# Supplied records:
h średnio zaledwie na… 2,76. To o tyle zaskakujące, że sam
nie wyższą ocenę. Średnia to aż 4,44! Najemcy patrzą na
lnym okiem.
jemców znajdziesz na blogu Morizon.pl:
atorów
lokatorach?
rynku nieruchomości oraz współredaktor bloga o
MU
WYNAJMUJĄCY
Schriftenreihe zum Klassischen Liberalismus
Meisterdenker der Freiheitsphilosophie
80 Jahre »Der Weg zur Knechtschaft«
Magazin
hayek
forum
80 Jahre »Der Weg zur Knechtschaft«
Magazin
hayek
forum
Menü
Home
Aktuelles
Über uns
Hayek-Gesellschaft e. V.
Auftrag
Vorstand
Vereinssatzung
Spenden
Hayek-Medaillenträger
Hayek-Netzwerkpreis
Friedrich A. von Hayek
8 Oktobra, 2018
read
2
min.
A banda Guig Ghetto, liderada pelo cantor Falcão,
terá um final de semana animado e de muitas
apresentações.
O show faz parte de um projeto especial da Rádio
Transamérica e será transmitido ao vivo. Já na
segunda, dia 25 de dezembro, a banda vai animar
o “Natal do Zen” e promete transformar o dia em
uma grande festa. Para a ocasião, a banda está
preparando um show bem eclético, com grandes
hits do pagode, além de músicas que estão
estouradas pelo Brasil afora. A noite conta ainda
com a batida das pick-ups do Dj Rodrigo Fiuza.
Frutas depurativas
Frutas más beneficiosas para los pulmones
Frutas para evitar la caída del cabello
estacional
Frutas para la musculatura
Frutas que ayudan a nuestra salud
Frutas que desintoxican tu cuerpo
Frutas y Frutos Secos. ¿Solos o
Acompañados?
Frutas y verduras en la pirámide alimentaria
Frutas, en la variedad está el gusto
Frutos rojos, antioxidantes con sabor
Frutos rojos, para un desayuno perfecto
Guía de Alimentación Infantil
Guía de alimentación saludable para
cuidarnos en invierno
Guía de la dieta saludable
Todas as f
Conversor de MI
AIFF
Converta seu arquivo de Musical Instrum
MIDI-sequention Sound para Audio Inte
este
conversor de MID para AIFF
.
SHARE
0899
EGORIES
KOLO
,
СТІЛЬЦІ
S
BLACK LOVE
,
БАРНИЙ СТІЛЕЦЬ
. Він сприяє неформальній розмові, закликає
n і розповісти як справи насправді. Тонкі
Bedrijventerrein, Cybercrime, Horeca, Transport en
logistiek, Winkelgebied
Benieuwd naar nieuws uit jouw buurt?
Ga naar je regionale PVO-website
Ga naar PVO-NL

# Problem description:
Copy out the lines of the records from the very first line through the line containing "WYNAJMUJĄCY", including both of those lines, without changing a single character.

# The completed task:
h średnio zaledwie na… 2,76. To o tyle zaskakujące, że sam
nie wyższą ocenę. Średnia to aż 4,44! Najemcy patrzą na
lnym okiem.
jemców znajdziesz na blogu Morizon.pl:
atorów
lokatorach?
rynku nieruchomości oraz współredaktor bloga o
MU
WYNAJMUJĄCY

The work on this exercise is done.